» **EXERCISE**:
Gather each line of the listing below that contains the word "white".

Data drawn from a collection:
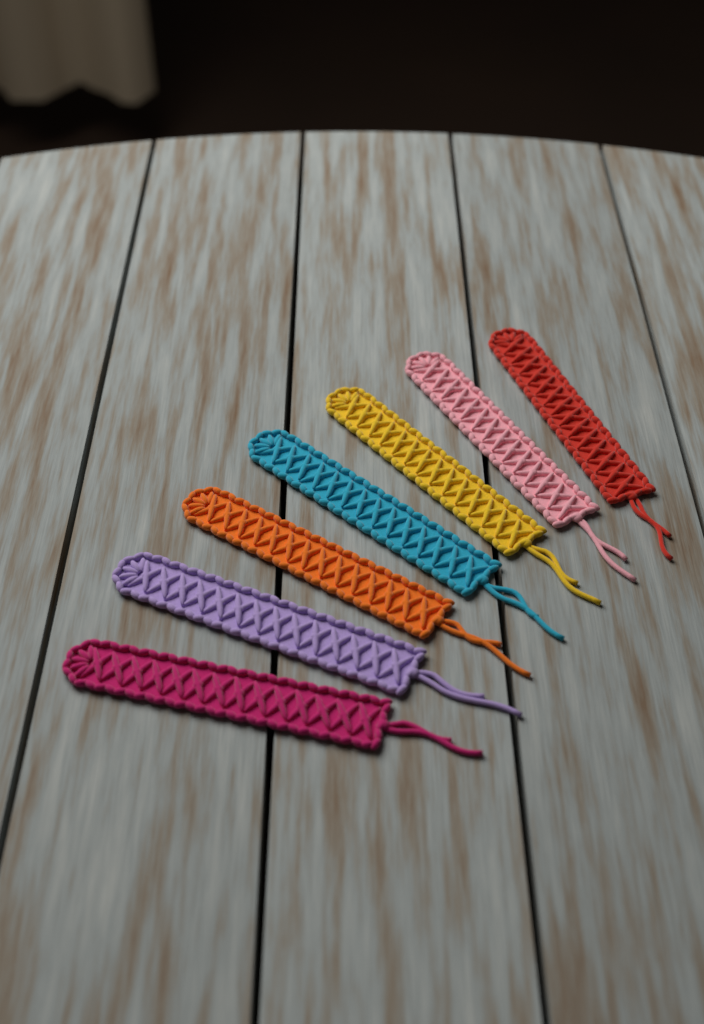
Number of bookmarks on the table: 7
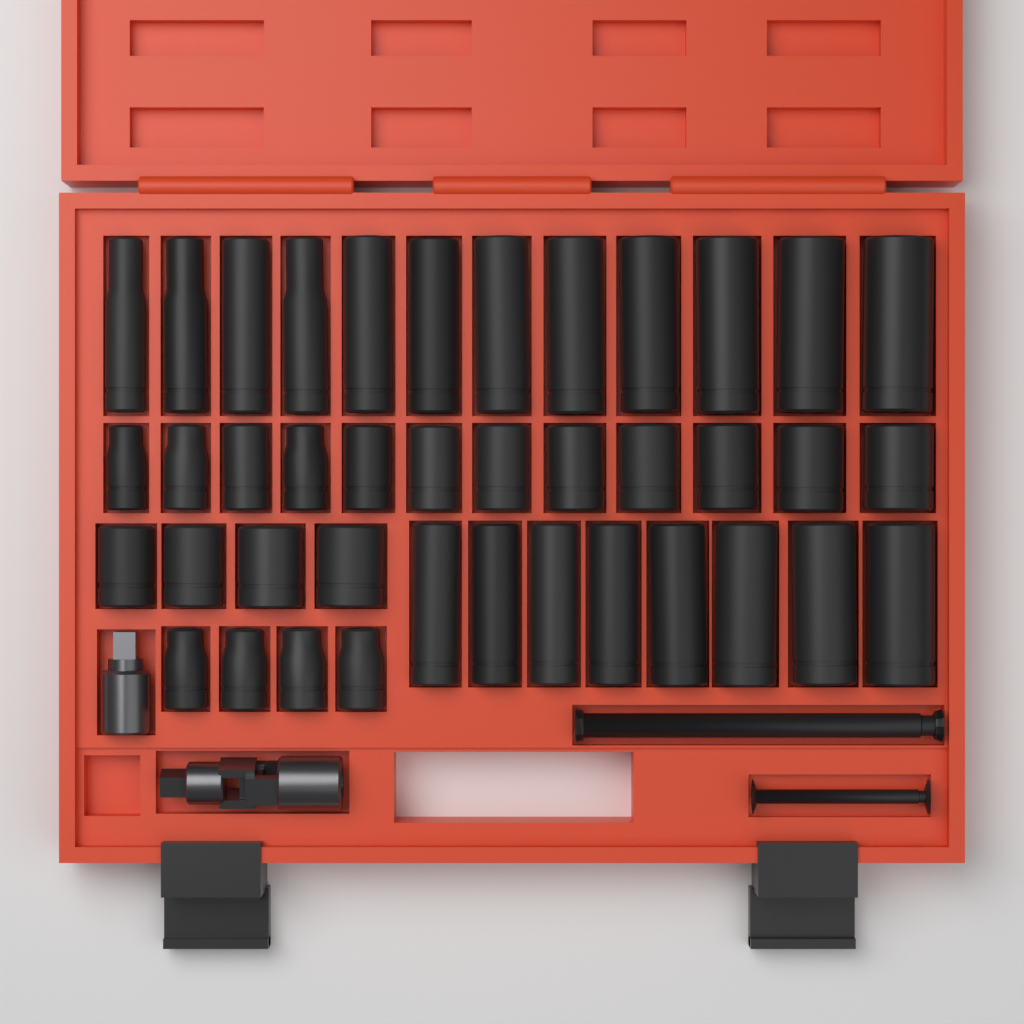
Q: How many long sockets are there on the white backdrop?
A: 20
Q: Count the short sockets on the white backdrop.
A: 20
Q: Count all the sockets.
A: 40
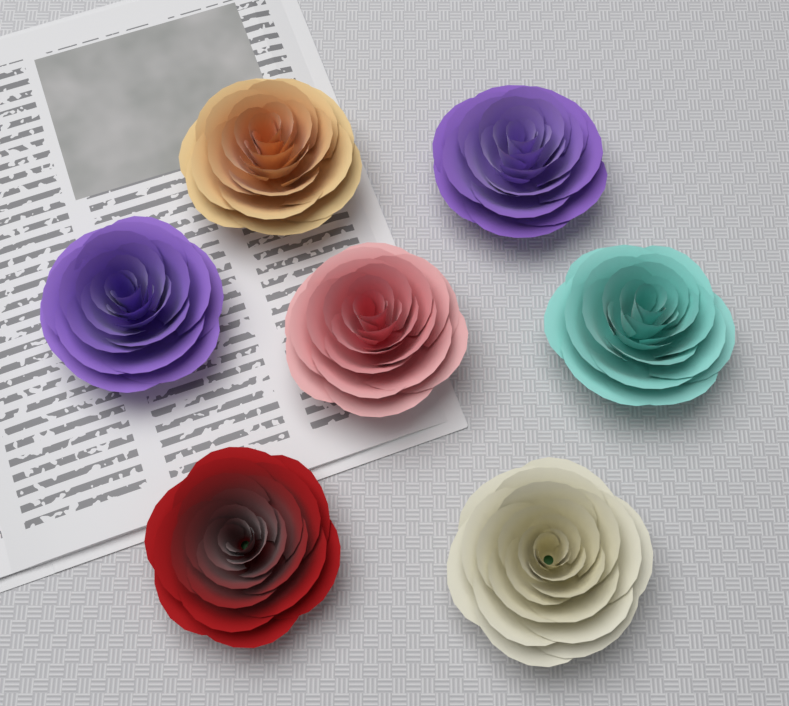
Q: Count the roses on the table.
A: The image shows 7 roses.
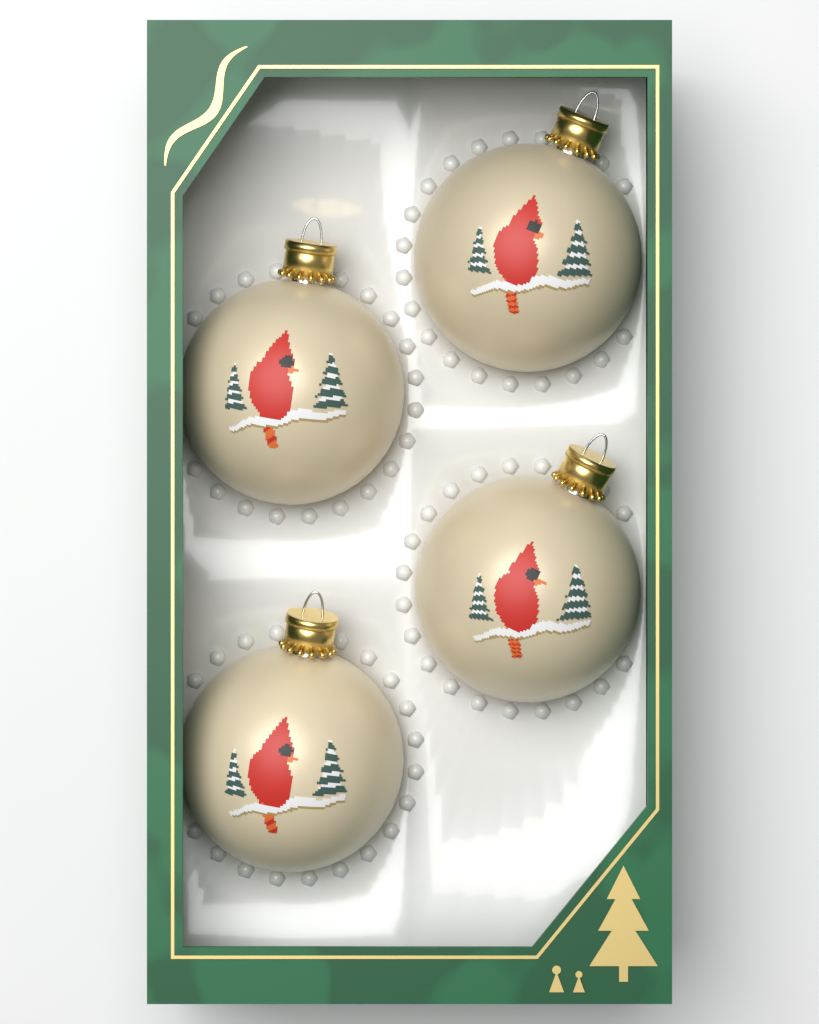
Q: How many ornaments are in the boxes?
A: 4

---

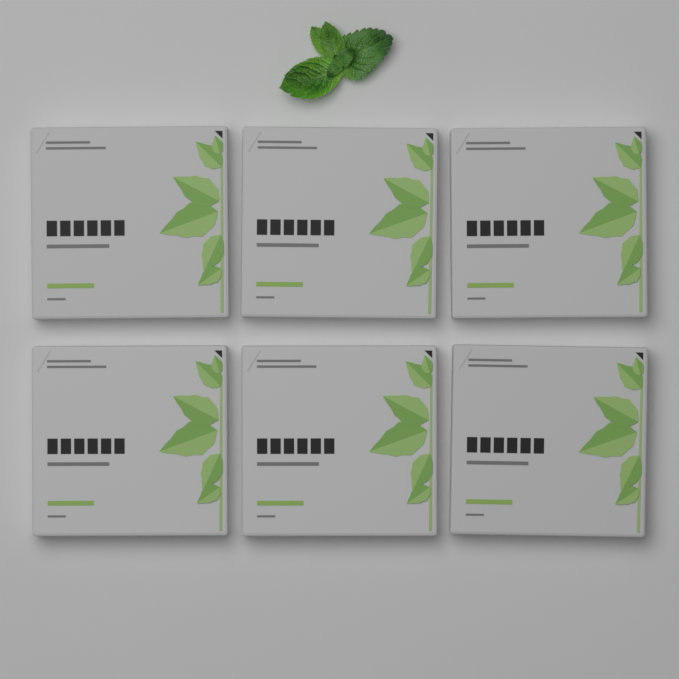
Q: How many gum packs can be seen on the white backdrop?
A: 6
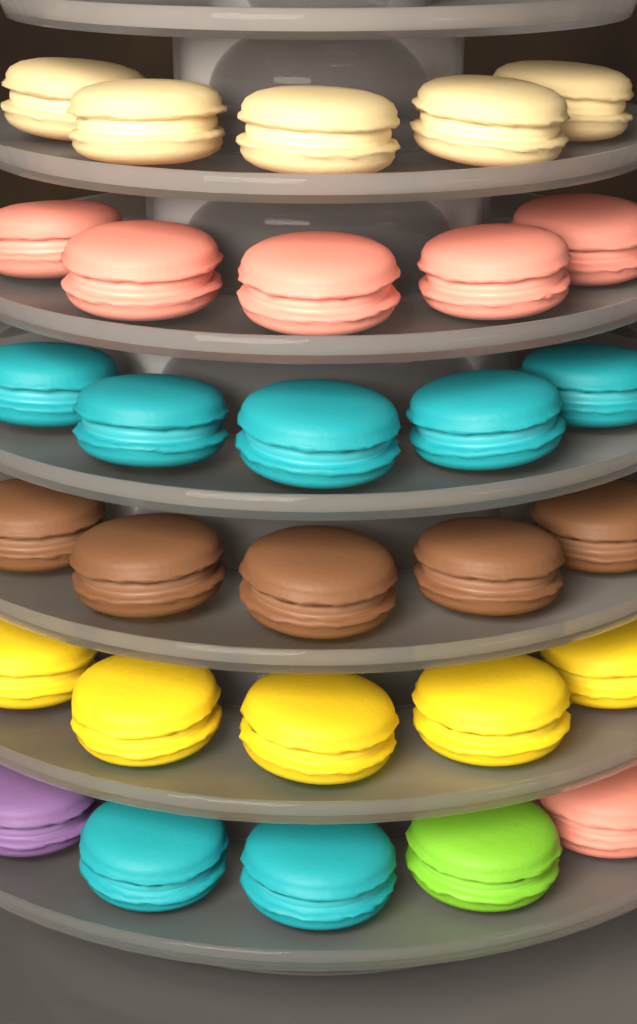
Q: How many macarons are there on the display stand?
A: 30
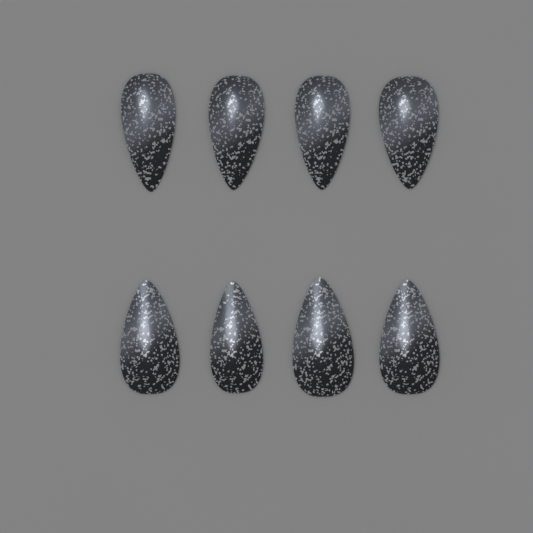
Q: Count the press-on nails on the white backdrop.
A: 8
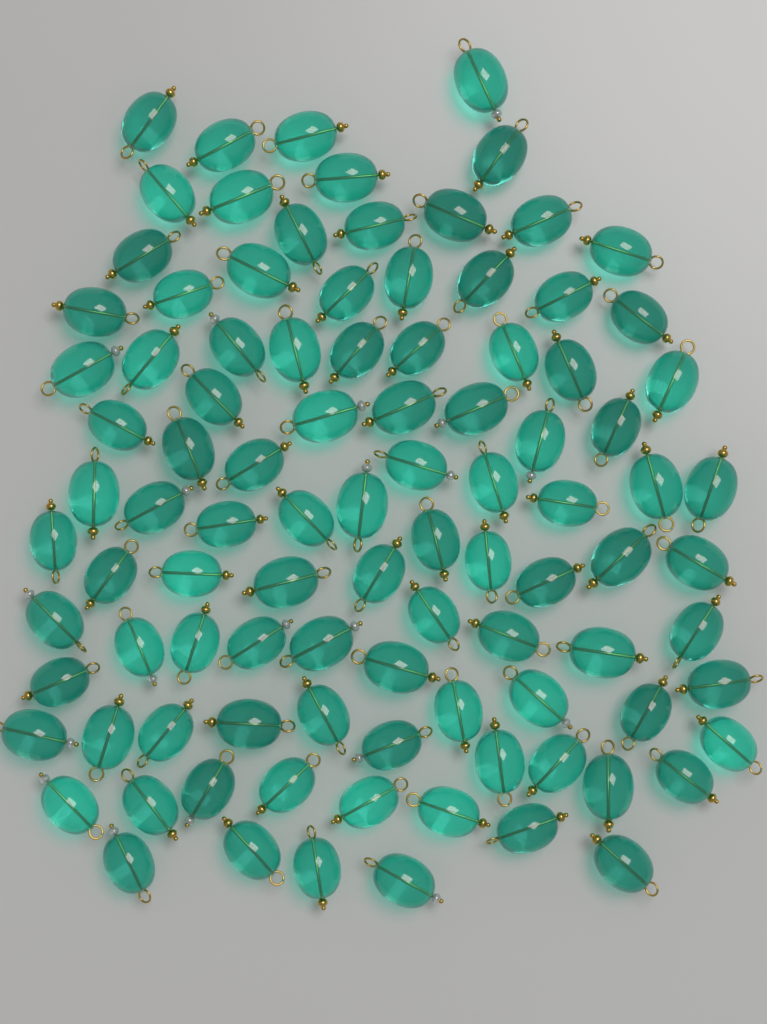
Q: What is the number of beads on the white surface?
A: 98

...

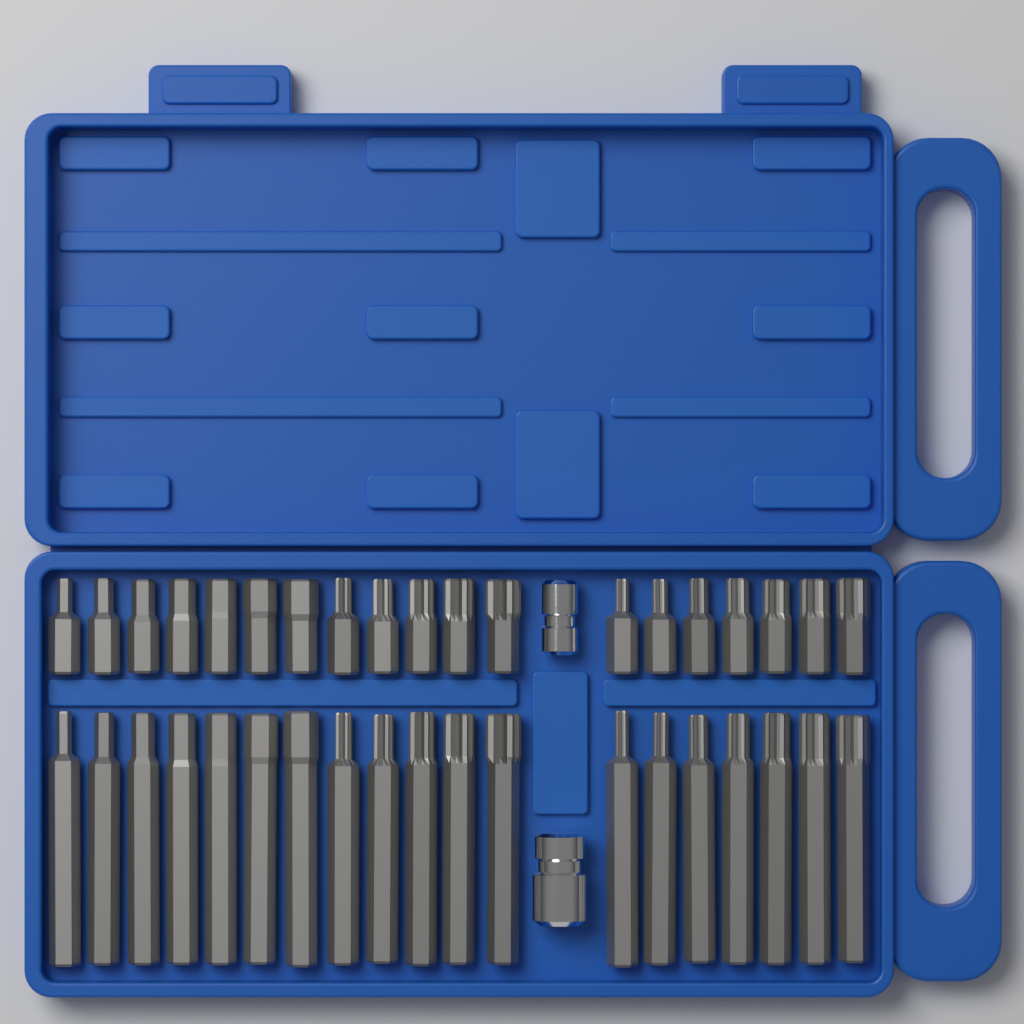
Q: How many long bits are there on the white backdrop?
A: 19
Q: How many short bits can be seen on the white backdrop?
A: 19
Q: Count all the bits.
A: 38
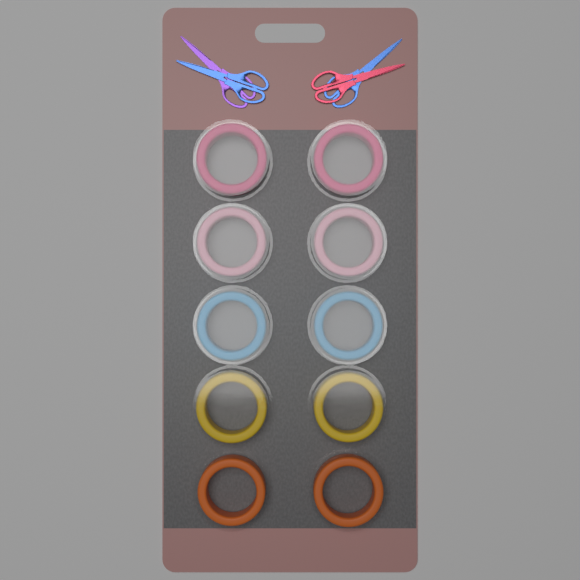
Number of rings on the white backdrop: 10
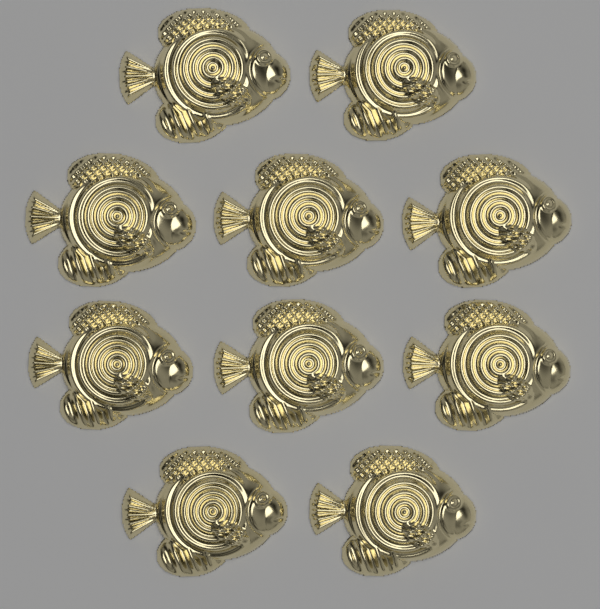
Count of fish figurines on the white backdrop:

» **OUTPUT OF THE EXERCISE**:
Q: How many long sockets are there on the white backdrop?
Q: Count the short sockets on the white backdrop.
Q: How many gum packs can be seen on the white backdrop?
Q: Count the press-on nails on the white backdrop.
Q: What is the number of beads on the white surface?
Q: How many long bits are there on the white backdrop?
Q: How many short bits can be seen on the white backdrop?
Number of rings on the white backdrop: 10
Count of fish figurines on the white backdrop:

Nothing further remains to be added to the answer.